The soil-dwelling bacteria that we walk on every day are working their way into technologies that could help feed the world.

(National Geographic) — On a frigid day last February, Maren Friesen drove eight hours across snow-covered plains to Centralia, Pennsylvania. A fire ignited a seam of coal below the town in 1962, and more than 60 years later it’s still smoldering away underground. The place is a steaming wasteland—one that may hold a key to feeding the world.

As reported in National Geographic magazing, Friesen, a microbiologist, is on a hunt for a microbe thought to live in these strange, hot soils. The humble bacterium has an unusual ability that may help farmers grow more crops.

More than a decade ago, German scientists described the elusive bacterium, known as Streptomyces thermoautotrophicus, which has a special knack for converting nitrogen from the air to a form that plants can use—even in the presence of oxygen, which normally poisons the bacterial enzyme that pumps out nitrogen. The process is called “fixing” nitrogen.

But after the initial finding about the bacterium, it apparently went missing. If it can be found again, and its abilities engineered into plants that normally can’t fix nitrogen, farmers could grow more crops using less fertilizer.
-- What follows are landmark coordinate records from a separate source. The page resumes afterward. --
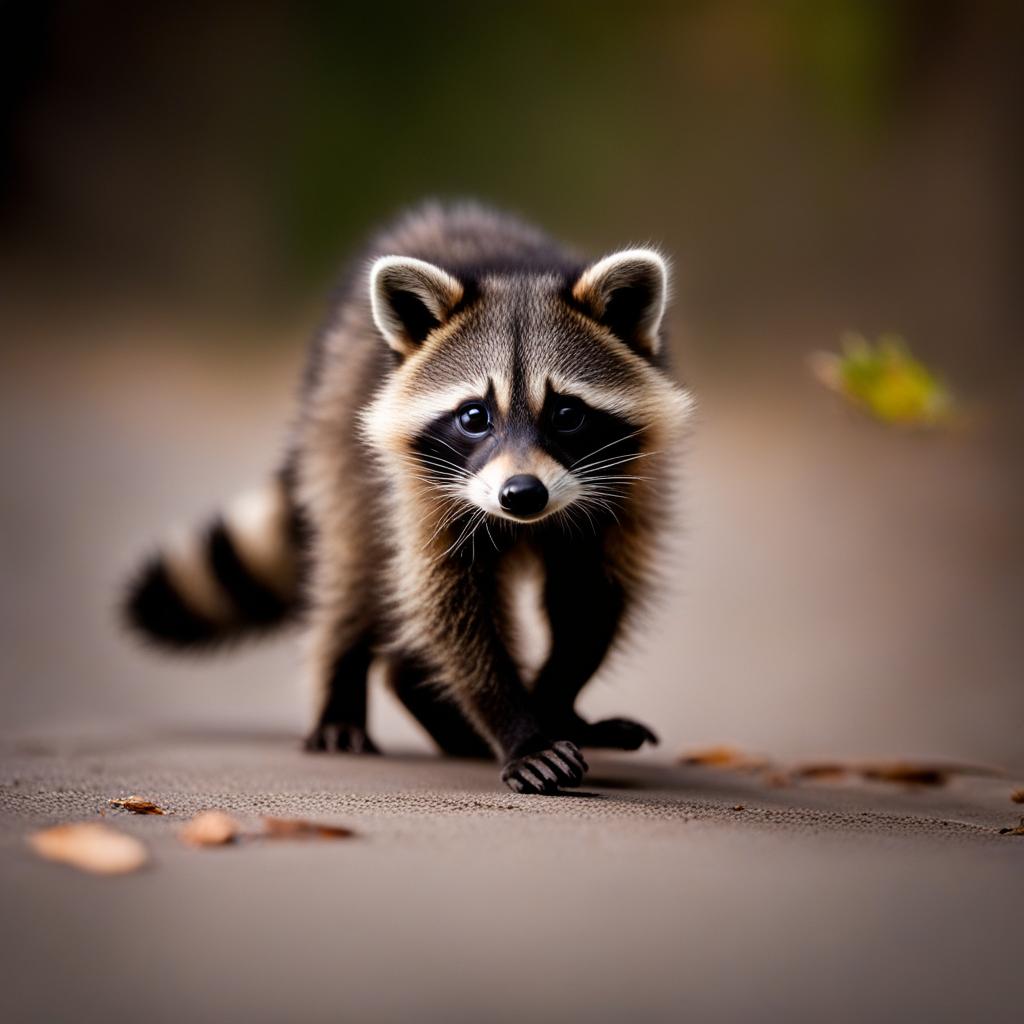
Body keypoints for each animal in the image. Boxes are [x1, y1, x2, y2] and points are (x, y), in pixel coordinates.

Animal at [123, 199, 692, 790]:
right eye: (474, 417)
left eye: (567, 415)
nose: (521, 495)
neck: (515, 274)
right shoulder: (422, 490)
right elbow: (450, 609)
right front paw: (520, 727)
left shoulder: (630, 486)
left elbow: (590, 599)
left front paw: (555, 702)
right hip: (340, 447)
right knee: (353, 570)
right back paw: (344, 693)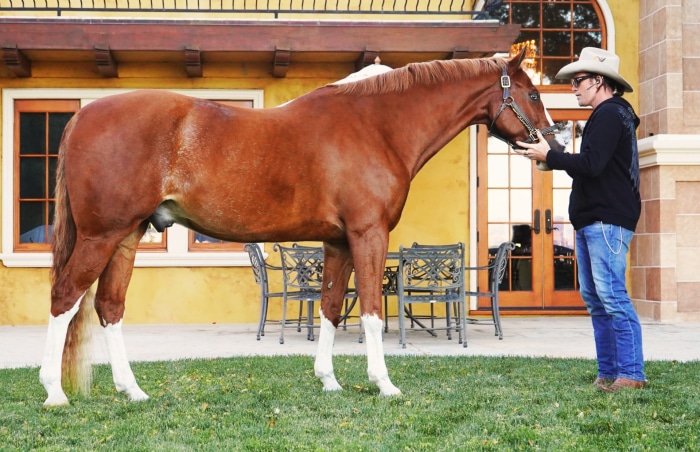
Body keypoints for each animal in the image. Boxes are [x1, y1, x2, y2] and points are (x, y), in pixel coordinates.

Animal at [39, 49, 564, 406]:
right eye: (532, 93)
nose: (551, 146)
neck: (378, 127)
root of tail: (83, 114)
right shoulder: (369, 234)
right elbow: (371, 310)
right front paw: (384, 383)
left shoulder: (338, 241)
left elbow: (331, 307)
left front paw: (328, 380)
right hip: (102, 235)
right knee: (66, 297)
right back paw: (54, 392)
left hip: (127, 235)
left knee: (109, 306)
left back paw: (132, 391)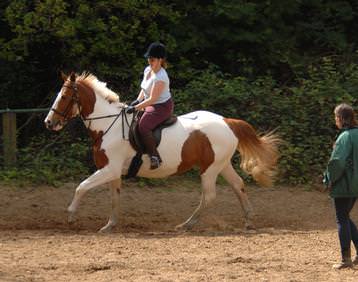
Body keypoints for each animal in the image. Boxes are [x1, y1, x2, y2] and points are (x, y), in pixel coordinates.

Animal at [44, 71, 280, 232]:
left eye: (64, 97)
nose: (49, 123)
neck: (108, 125)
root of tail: (227, 121)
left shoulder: (109, 170)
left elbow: (81, 187)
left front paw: (71, 216)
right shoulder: (112, 172)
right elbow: (114, 198)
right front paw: (109, 225)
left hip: (209, 169)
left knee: (209, 196)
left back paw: (186, 225)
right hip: (221, 165)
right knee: (238, 185)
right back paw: (248, 220)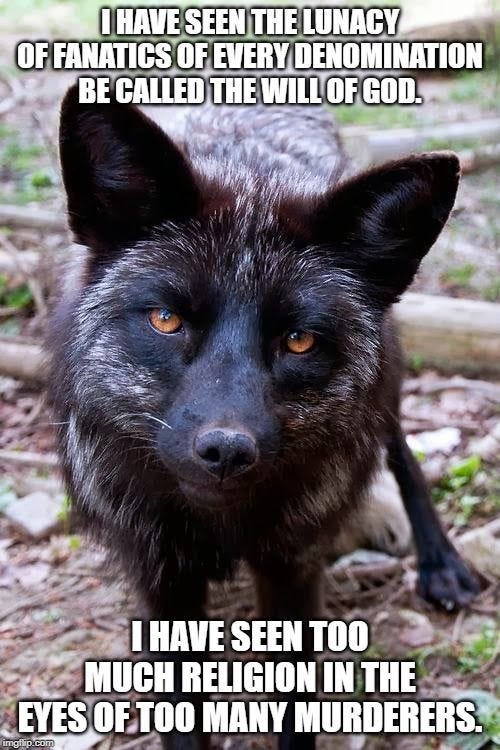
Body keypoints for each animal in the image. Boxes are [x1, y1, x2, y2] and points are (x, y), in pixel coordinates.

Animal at [49, 85, 479, 749]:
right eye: (166, 320)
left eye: (299, 340)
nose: (226, 450)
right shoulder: (160, 579)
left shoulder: (293, 568)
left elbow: (296, 713)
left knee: (400, 447)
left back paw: (442, 564)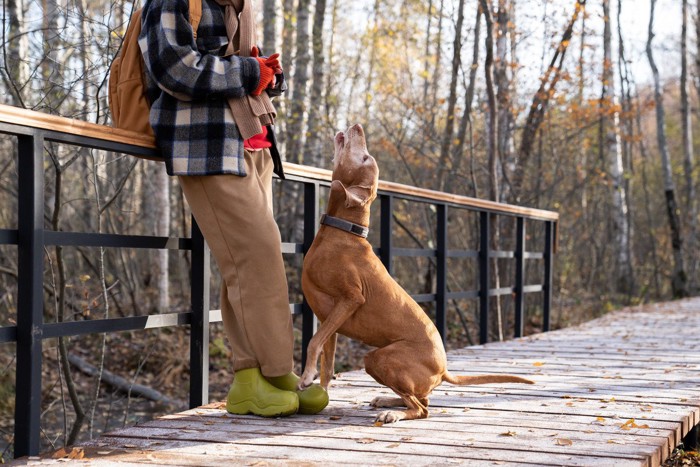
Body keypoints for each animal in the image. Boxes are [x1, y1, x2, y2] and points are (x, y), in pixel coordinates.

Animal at [298, 125, 532, 424]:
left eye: (365, 158)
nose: (358, 127)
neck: (342, 232)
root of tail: (443, 369)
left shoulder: (351, 299)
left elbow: (313, 342)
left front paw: (305, 378)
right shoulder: (330, 318)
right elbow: (327, 366)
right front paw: (321, 393)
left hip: (378, 358)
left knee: (423, 408)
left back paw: (392, 413)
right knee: (423, 399)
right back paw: (387, 400)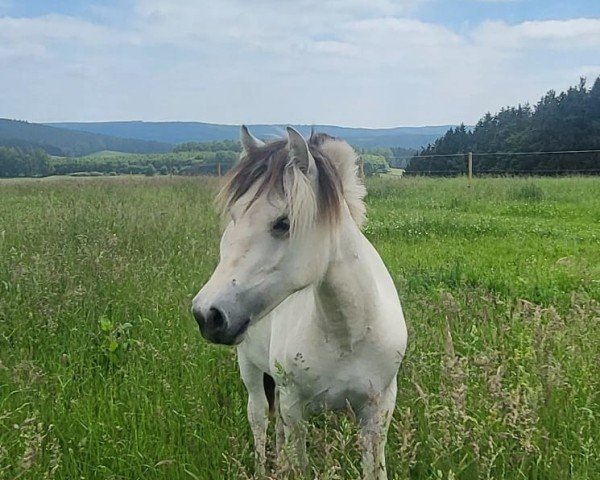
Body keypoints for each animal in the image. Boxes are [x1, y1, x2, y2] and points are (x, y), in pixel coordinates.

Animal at [192, 125, 408, 478]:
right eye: (235, 216)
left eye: (283, 223)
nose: (206, 315)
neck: (346, 335)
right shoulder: (296, 407)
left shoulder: (379, 408)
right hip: (250, 368)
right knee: (259, 420)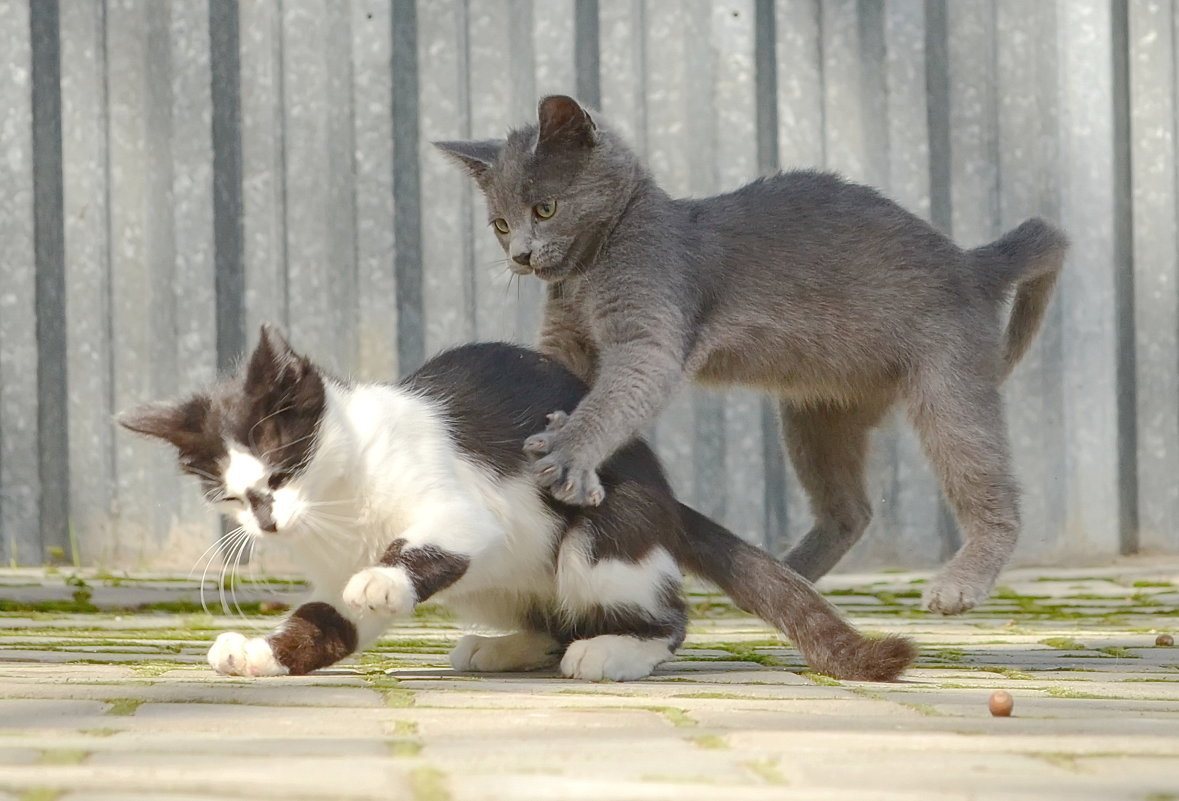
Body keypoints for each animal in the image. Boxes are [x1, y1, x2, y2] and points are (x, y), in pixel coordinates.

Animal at [117, 325, 910, 684]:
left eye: (282, 472)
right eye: (229, 494)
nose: (266, 518)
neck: (343, 509)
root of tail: (663, 490)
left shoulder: (467, 508)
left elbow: (425, 546)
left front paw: (382, 578)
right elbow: (326, 618)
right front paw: (258, 652)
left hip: (601, 532)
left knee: (660, 614)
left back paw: (612, 652)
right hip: (503, 583)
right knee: (545, 614)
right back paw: (504, 646)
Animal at [440, 97, 1070, 618]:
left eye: (545, 209)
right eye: (500, 224)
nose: (521, 256)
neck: (588, 273)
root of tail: (972, 262)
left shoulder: (650, 335)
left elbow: (612, 401)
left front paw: (568, 455)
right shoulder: (568, 338)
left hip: (946, 387)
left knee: (992, 491)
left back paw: (956, 585)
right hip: (816, 412)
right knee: (851, 510)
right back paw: (786, 578)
And this bacterium is just one of many that could change farming. Among the millions of microorganisms right under our feet could lie many untapped tools for improving agriculture. These microbes are already making soils fertile and helping plants grow, and scientists hope to employ them, or at least borrow their skills, to boost crop yields.
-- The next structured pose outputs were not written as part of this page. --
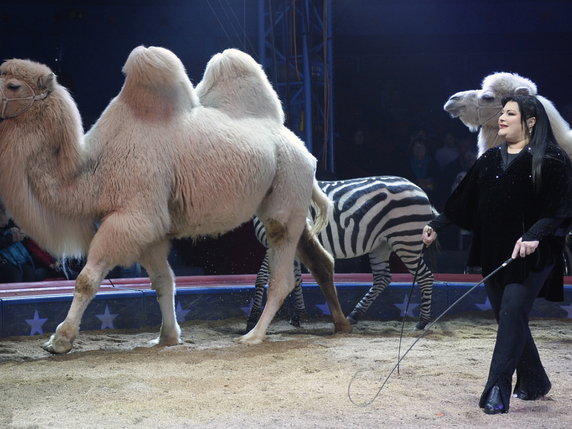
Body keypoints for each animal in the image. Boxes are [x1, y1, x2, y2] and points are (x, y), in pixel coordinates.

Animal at [0, 47, 350, 354]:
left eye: (13, 85)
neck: (94, 170)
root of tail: (303, 148)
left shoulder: (133, 216)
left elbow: (86, 279)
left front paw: (60, 341)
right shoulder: (151, 230)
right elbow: (163, 280)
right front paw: (167, 337)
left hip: (286, 191)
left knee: (282, 275)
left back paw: (253, 336)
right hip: (288, 203)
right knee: (320, 259)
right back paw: (341, 324)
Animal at [248, 176, 436, 330]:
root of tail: (419, 189)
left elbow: (262, 278)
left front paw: (253, 318)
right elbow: (296, 279)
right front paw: (297, 315)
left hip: (406, 240)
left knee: (425, 277)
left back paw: (422, 322)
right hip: (382, 245)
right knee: (382, 278)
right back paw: (354, 315)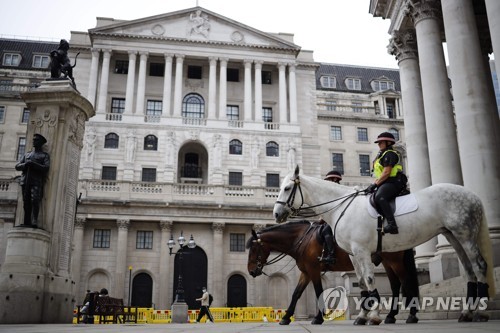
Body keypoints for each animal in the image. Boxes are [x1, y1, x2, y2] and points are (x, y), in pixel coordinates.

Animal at [246, 220, 418, 324]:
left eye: (253, 249)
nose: (251, 271)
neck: (302, 239)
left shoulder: (314, 270)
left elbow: (318, 292)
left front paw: (318, 318)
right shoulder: (305, 272)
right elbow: (296, 293)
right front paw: (286, 318)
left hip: (394, 261)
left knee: (406, 282)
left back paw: (411, 314)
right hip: (387, 262)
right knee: (395, 285)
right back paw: (390, 316)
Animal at [274, 165, 496, 322]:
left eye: (287, 188)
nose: (276, 214)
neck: (342, 207)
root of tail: (472, 195)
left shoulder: (361, 251)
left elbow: (369, 279)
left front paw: (372, 316)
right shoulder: (354, 254)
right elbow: (361, 281)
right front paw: (363, 316)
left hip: (465, 235)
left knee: (478, 266)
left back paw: (481, 312)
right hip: (452, 236)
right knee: (468, 270)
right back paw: (466, 312)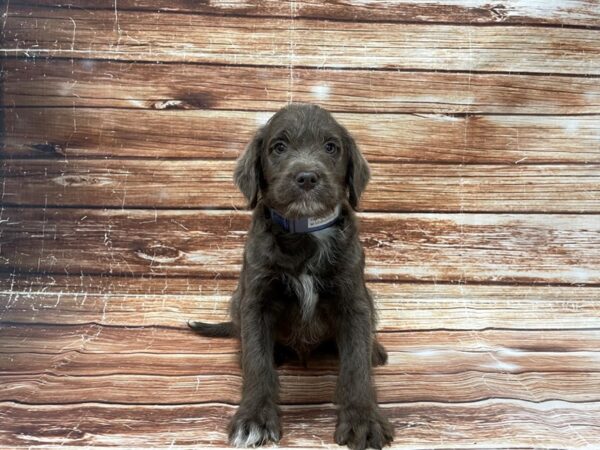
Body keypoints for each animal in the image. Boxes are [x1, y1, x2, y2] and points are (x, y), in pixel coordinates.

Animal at [189, 103, 394, 448]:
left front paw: (362, 419)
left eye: (331, 147)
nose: (307, 177)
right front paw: (254, 419)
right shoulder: (255, 299)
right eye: (279, 147)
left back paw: (375, 349)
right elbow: (257, 360)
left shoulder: (354, 299)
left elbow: (356, 363)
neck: (305, 233)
Now, both university researchers and major agricultural companies are looking for new ways to use soil bacteria. Some hope to genetically engineer plants with microbial genes or to breed plants that better interact with beneficial soil microbes, and thus change the makeup of microbial communities to spur plant growth. Startups and established companies are racing to market microbial cocktails and so-called biologicals to do just this.
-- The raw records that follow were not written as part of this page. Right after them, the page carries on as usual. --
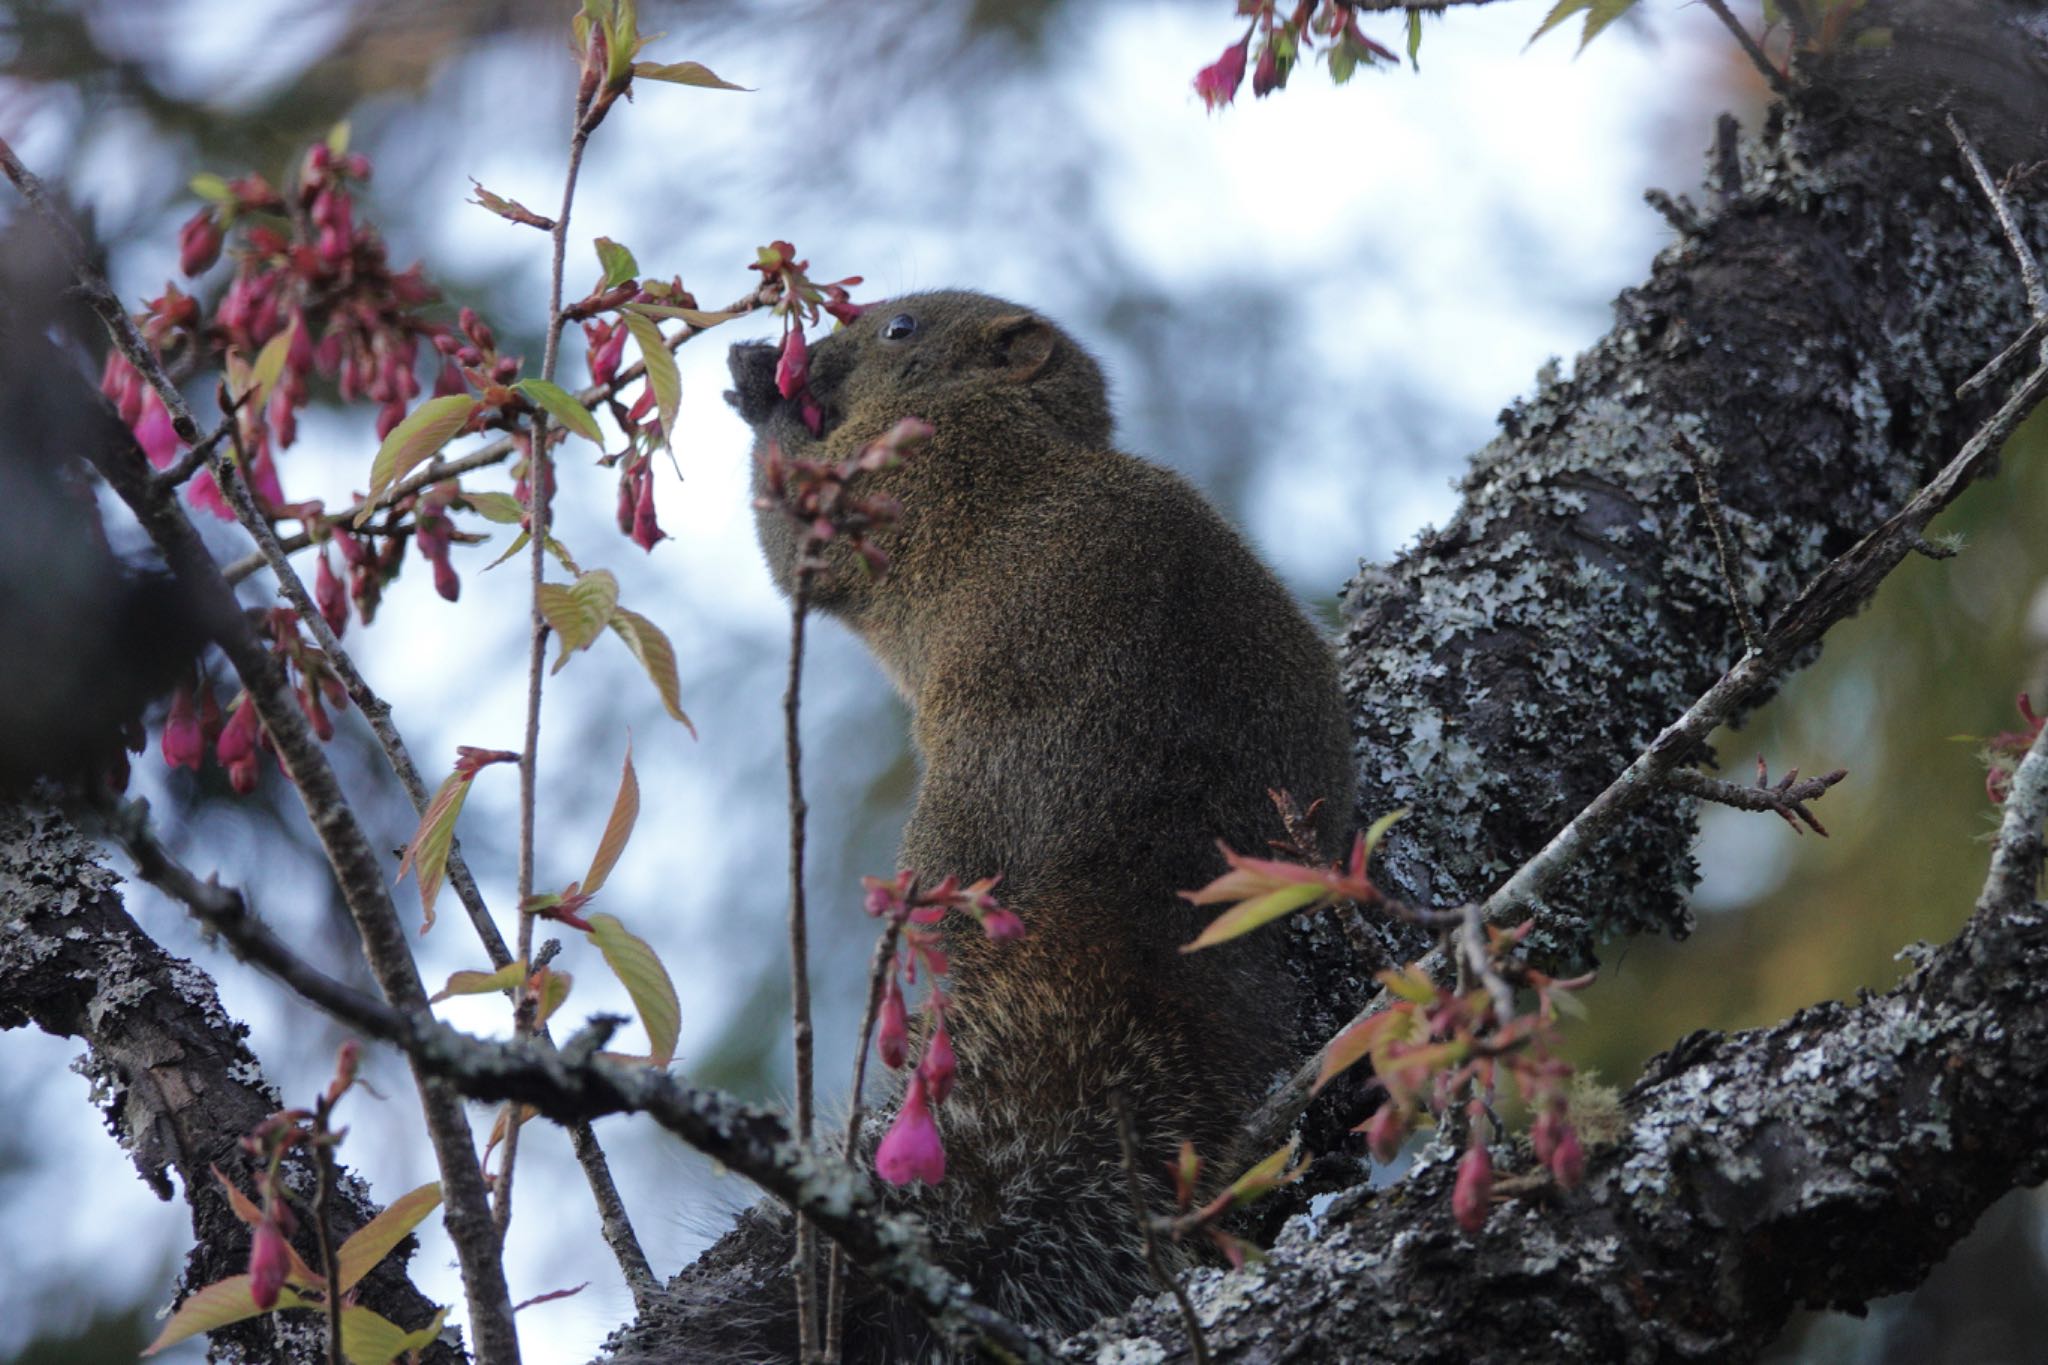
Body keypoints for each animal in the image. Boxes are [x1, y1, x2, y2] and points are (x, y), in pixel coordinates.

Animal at [630, 294, 1351, 1358]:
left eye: (900, 328)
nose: (807, 358)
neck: (1013, 419)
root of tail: (1137, 880)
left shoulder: (906, 476)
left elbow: (799, 535)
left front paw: (759, 392)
Friesen admits that the idea of engineering plants with bacterial skills sounds bold—both speculative and spectacular. That was the point. The first green revolution, which started in the 1950s, had nearly doubled yields.

“If we can harness the ability of microbes to fix atmospheric nitrogen for crop production,” she says, “that would potentially precipitate the second green revolution.” (Read “The Next Green Revolution” in National Geographic magazine.)

Quest for a Missing Microbe

Earlier this year, Friesen and a researcher in her laboratory, Jeff Norman, spotted an active vent on a hillside, where the snow had melted from the heat. The earth was hot to the touch, and escaping plumes had detectable levels of carbon monoxide—prime habitat for the species they are trying to rediscover. The two collected soil samples into Ziplock bags, hoping they’d caught their bacterial prey.

In a sense, their quest to find the missing microbe is a twist on an ancient microbial partnership. Legumes—such as beans, soybeans, alfalfa, peanuts, and peas—already live in a cozy, symbiotic relationship with nitrogen-fixing root microbes. Secretions from the plants’ roots protect these bacteria from oxygen, which would shut down their nitrogen-fixing activity, and the plants provide microbes with carbon in exchange for nitrogen. That’s why farmers traditionally grow those crops to make soils more fertile. But most crops that the world relies on for food, including corn, wheat, and rice, completely lack the ability to recruit and then foster these bacterial helpers in their roots.

That’s why S. thermoautotrophicus is special. Unlike other nitrogen-fixing bacteria, it can work its magic in the presence of oxygen, which greatly extends the kinds of plants it can work with. It might mean that the nitrogen-fixing relationship could be extended to corn, rice, wheat, and all the world’s major cereal crops.

Today, farmers use far more nitrogen than nature can provide and rely on a 20th-century invention, known as the Haber-Bosch process, that pulls nitrogen from the air to create synthetic fertilizers. The industrial process to convert nitrogen gas to ammonia is costly and grossly inefficient (using something like 2 percent of the world’s total annual energy supply) and accounts for about 40 percent of the total nitrogen in the protein people eat.

Friesen’s project is fostering radical new approaches to the long-standing problem. “The plant microbiome is, in many ways, the final frontier in agriculture,” says Wayne Parrott, a soil scientist. “Until now, it’s been out of sight and out of mind.”

The mission to find elusive bacteria in fiery underground regions is only the first step. Step two will involve complex biological engineering: finding the genes in the bacteria that are responsible for nitrogen fixation in oxygenated conditions, and then engineering them into plants in a way that the plants can use to create the same traits.

“I don’t want to give the impression that if we find a novel enzyme, we can stick it into plants and suddenly everyone will be able to grow corn without fertilizer,” Friesen says. “It’s going to be a much longer process than that.”

Friesen says it is premature to announce major findings. “Even if it doesn’t exist, it’s kind of like, How do you know there are no white crows in the world? We’re trying to keep an open mind and be realistic about what we might find.”